*** DATA SUPPLIED ***
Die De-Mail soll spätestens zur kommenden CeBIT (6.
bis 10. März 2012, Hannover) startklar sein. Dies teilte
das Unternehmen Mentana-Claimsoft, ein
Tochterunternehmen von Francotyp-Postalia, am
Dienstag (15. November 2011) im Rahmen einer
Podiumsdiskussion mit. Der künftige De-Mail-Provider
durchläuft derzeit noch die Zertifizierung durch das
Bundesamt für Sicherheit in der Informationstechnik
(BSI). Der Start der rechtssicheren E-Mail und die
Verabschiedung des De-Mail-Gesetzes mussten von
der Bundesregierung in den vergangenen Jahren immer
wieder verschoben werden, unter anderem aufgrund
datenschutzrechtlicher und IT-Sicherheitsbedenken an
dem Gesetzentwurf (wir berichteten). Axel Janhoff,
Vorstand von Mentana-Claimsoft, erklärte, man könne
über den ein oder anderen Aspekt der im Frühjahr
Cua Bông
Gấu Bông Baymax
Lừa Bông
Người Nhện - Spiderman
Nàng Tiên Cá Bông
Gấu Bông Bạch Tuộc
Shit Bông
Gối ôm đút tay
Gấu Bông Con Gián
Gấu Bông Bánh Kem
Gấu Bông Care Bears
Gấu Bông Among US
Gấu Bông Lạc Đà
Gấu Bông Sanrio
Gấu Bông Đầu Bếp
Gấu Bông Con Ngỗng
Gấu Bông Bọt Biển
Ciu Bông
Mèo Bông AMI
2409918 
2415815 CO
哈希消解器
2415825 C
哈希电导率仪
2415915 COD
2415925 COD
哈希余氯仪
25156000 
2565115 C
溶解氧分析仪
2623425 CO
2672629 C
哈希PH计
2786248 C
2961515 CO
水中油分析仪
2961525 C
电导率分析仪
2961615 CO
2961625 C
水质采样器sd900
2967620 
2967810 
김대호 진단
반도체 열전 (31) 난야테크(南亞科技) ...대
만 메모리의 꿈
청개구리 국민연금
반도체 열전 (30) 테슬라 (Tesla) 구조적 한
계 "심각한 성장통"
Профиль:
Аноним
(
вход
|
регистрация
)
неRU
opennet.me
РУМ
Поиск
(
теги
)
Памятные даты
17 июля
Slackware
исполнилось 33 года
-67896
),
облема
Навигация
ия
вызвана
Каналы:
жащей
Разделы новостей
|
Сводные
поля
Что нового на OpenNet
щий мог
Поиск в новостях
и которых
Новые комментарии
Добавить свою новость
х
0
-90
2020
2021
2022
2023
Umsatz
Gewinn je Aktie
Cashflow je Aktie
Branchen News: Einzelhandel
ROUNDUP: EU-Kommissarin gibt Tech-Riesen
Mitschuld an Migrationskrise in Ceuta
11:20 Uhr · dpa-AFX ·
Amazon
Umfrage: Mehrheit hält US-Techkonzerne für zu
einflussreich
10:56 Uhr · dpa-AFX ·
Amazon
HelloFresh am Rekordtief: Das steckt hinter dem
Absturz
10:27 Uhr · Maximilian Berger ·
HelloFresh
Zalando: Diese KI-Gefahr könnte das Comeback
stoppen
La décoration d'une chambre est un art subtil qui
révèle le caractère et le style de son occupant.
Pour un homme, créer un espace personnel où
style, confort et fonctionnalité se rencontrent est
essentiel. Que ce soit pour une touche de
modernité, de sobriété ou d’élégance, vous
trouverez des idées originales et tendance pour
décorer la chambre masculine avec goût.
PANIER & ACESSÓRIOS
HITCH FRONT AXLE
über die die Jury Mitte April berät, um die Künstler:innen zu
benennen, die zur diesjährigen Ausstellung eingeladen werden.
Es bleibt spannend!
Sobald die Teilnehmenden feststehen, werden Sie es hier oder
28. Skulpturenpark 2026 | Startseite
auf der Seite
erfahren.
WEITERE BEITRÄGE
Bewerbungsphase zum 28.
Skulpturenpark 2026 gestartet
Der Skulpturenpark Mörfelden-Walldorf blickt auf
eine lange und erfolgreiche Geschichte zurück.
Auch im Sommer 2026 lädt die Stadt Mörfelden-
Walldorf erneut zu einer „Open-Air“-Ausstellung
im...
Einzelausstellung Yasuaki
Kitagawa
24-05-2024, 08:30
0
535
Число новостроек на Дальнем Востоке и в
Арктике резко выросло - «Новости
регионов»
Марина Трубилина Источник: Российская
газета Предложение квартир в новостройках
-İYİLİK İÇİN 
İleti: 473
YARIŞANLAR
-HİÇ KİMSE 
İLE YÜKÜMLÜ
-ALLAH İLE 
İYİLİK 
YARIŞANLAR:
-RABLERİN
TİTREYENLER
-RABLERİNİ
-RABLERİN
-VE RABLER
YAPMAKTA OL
*** End of DATA SUPPLIED ***
§ YOUR TASK
Which lines in the data above hold the string "werden"? Show each one.

§ SOLVED EXERCISE
wieder verschoben werden, unter anderem aufgrund
benennen, die zur diesjährigen Ausstellung eingeladen werden.
Sobald die Teilnehmenden feststehen, werden Sie es hier oder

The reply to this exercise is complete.